Saturday, December 10, 2005
Market research about libraries and internet use
From the Information Literacy Weblog, "The company OCLC (seller of library services) has published a full report on a survey they commissioned from Harris Poll Online (a market research company) about perceptions of libraries and competing products and services (in particular bookstores and search engines). The 290 page report is available in full or section by section from: http://www.oclc.org/reports/2005perceptions.htm."
I also found this report fascinating. Google rules with consumers in the USA as does Amazon!
Thursday, October 06, 2005
Preparing To Search The Internet
From the presentation:
Surfing is not searching.
An hour on the Web may not answer a question you could find with two minutes of picking up a reference book.
Libraries and department stores are planned. No one is in charge of organizing the Internet.
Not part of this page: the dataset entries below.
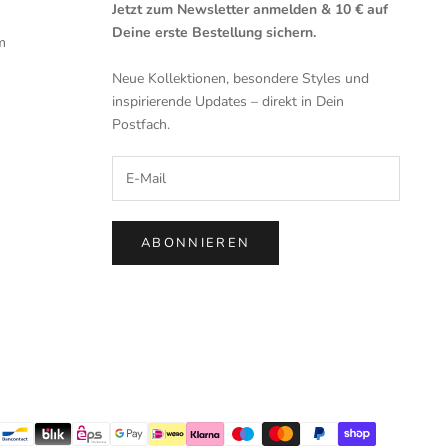
Jetzt zum Newsletter anmelden & 10 € auf
Deine erste Bestellung sichern.
m
Neue Kollektionen, besondere Styles und
inspirierende Updates – direkt in Dein
Postfach.
ABONNIEREN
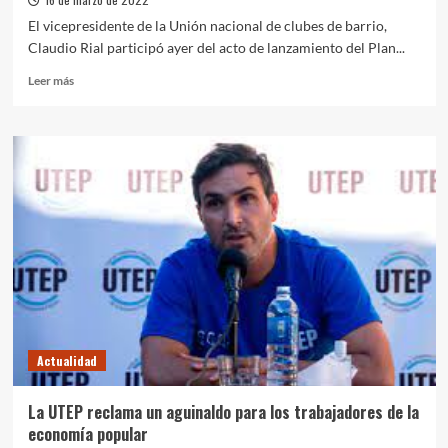
El vicepresidente de la Unión nacional de clubes de barrio,
Claudio Rial participó ayer del acto de lanzamiento del Plan...
Leer
Leer más
más
sobre
Tres
de
Febrero:
Nuevo
plan
Obras
+
Trabajo
y
presentación
de
la
Actualidad
filial
local
de
La UTEP reclama un aguinaldo para los trabajadores de la
la
economía popular
UNCB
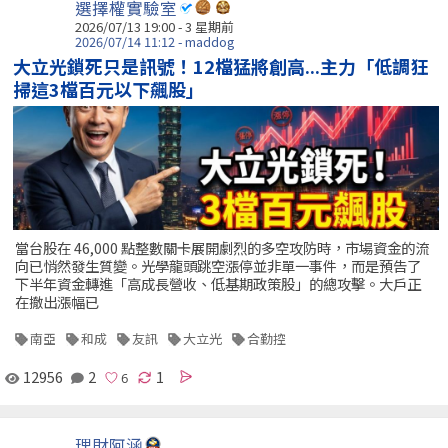
選擇權實驗室
2026/07/13 19:00 - 3 星期前
2026/07/14 11:12 - maddog
大立光鎖死只是訊號！12檔猛將創高...主力「低調狂
掃這3檔百元以下飆股」
當台股在 46,000 點整數關卡展開劇烈的多空攻防時，市場資金的流
向已悄然發生質變。光學龍頭跳空漲停並非單一事件，而是預告了
下半年資金轉進「高成長營收、低基期政策股」的總攻擊。大戶正
在撤出漲幅已
南亞
和成
友訊
大立光
合勤控
12956
2
1
理財阿涵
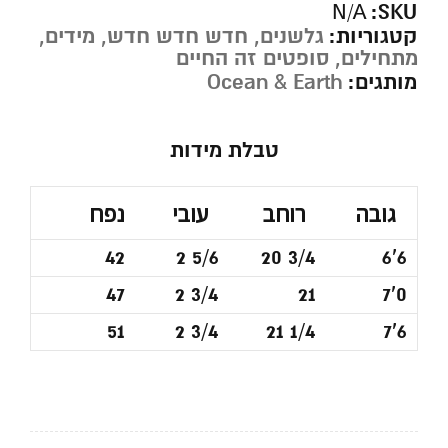
SKU:
N/A
קטגוריות:
גלשנים
,
חדש חדש חדש
,
מידים
,
מתחילים
,
סופטים זה החיים
מותגים:
Ocean & Earth
טבלת מידות
גובה
רוחב
עובי
נפח
42
2 5/6
20 3/4
6'6
47
2 3/4
21
7'0
51
2 3/4
21 1/4
7'6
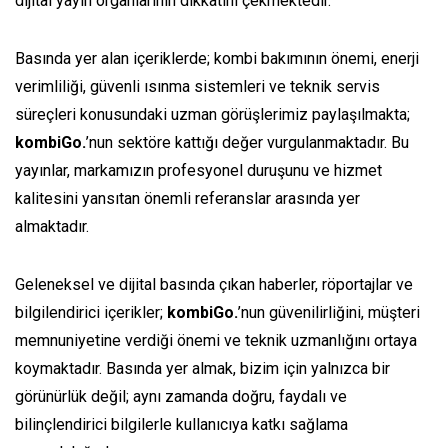
dijital yayın organlarının dikkatini çekmektedir.
Basında yer alan içeriklerde; kombi bakımının önemi, enerji
verimliliği, güvenli ısınma sistemleri ve teknik servis
süreçleri konusundaki uzman görüşlerimiz paylaşılmakta;
kombiGo.
’nun sektöre kattığı değer vurgulanmaktadır. Bu
yayınlar, markamızın profesyonel duruşunu ve hizmet
kalitesini yansıtan önemli referanslar arasında yer
almaktadır.
Geleneksel ve dijital basında çıkan haberler, röportajlar ve
bilgilendirici içerikler;
kombiGo.
’nun güvenilirliğini, müşteri
memnuniyetine verdiği önemi ve teknik uzmanlığını ortaya
koymaktadır. Basında yer almak, bizim için yalnızca bir
görünürlük değil; aynı zamanda doğru, faydalı ve
bilinçlendirici bilgilerle kullanıcıya katkı sağlama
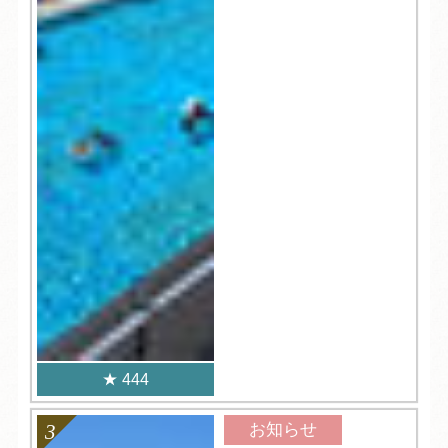
444
お知らせ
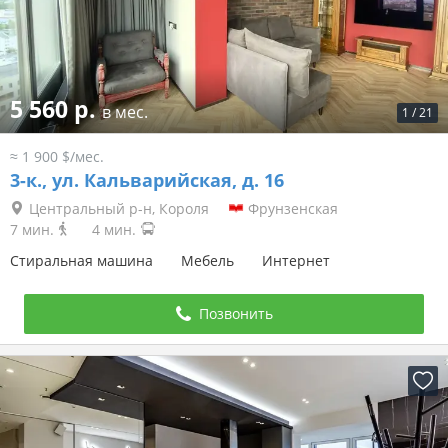
5 560 р.
в мес.
1
/
21
≈ 1 900 $/мес.
3-к.,
ул. Кальварийская, д. 16
Центральный р-н, Короля
Фрунзенская
7 мин.
4 мин.
Стиральная машина
Мебель
Интернет
Позвонить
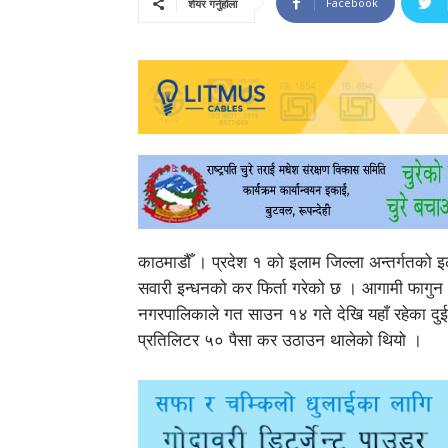
Facebook
शेयर गर्नुहोला
काठमाडौँ । प्रदेश १ को इलाम जिल्ला अन्तर्गतको
सवारी इन्धनको कर फिर्ता गरेको छ । आगामी फागुन १
नगरपालिकाले गत साउन १४ गते देखि यहाँ रहेका दुईवट
प्रतिलिटर ५० पैसा कर उठाउन थालेको थियो ।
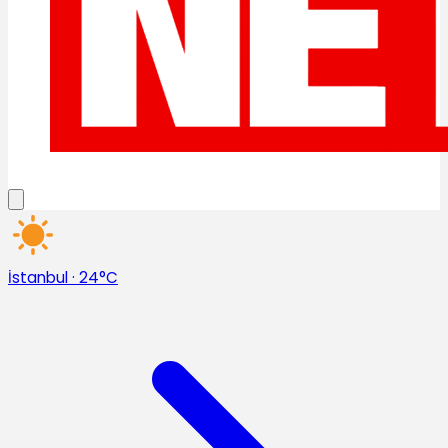
İstanbul
·
24°C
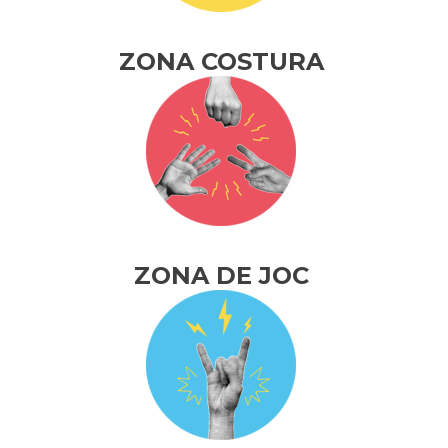
ZONA COSTURA
ZONA DE JOC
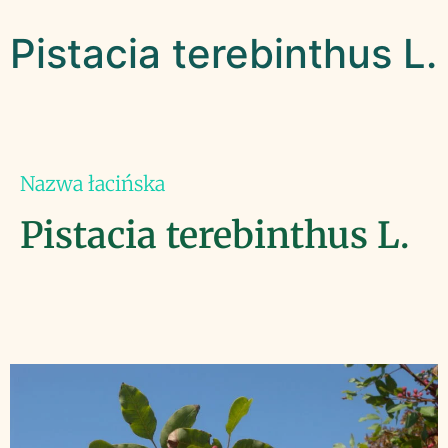
Pistacia terebinthus L.
Nazwa łacińska
Pistacia terebinthus L.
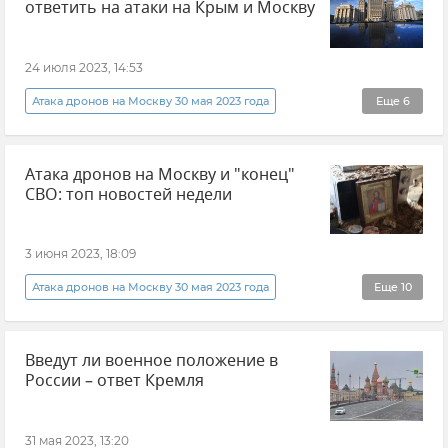
ответить на атаки на Крым и Москву
ВСУ (Вооруженные силы Украины)
Обстрелы ВСУ
Украина
24 июля 2023, 14:53
Происшествия
Вячеслав Гладков
Атака дронов на Москву 30 мая 2023 года
Еще
6
Министерство иностранных дел РФ (МИД РФ)
Атака дронов на Москву и "конец"
Атаки ВСУ на Крым
Украина
Политика
СВО: топ новостей недели
Беспилотник (БПЛА, дрон)
Теракт
3 июня 2023, 18:09
Атака дронов на Москву 30 мая 2023 года
Еще
10
Топ новостей недели
Новости
Введут ли военное положение в
Новости Крыма
Новости СВО
России – ответ Кремля
Сергей Аксенов
Шебекино (город в Белгородской области)
31 мая 2023, 13:20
Tuesday, September 06, 2005
Google Announces Plan To Destroy All Information It Can't Index
The Onion has this report on evil plans that Google has afoot including book burning and the creation of a robot army to carry out DNA scanning on humanity. This is obvious satire. However, some people are so anti-Google that I am sure this will feed the paranoia...
From the site:
Executives at Google, the rapidly growing online-search company that promises to "organize the world's information," announced Monday the latest step in their expansion effort: a far-reaching plan to destroy all the information it is unable to index.
"Our users want the world to be as simple, clean, and accessible as the Google home page itself," said Google CEO Eric Schmidt at a press conference held in their corporate offices. "Soon, it will be."
The new project, dubbed Google Purge, will join such popular services as Google Images, Google News, and Google Maps, which catalogs the entire surface of the Earth using high-resolution satellites.
As a part of Purge's first phase, executives will destroy all copyrighted materials that cannot be searched by Google.
Thursday, July 14, 2005
New test would measure students' Web wisdom
While I admire the approach to this, I wonder if it matters? I truly believe most college students know that some resources are better than others on the Web. In addition, many are quite apt at picking out the better more scholarly resources. They just do not care. Students will usually choose to pick the easiest to find and read resources if the person grading the paper will accept it.
From the site:
Students apply to college online, e-mail their papers to their professors and, when they want to be cheeky, pass notes in class by text-messaging.
But that doesn't necessarily mean they have a high Internet IQ.
"They're real comfortable instant-messaging, downloading MP3 files. They're less comfortable using technology in ways that require real critical thinking," says Teresa Egan of the Educational Testing Service.
Or as Lorie Roth, assistant vice chancellor of academic programs at California State University puts it: "Every single one that comes through the door thinks that if you just go to Google and get some hits -- you've got material for your research paper right there."
That's why Cal State and a number of other colleges are working with ETS to create a test to evaluate Internet intelligence, measuring whether students can locate and verify reliable online information and whether they know how to properly use and credit the material.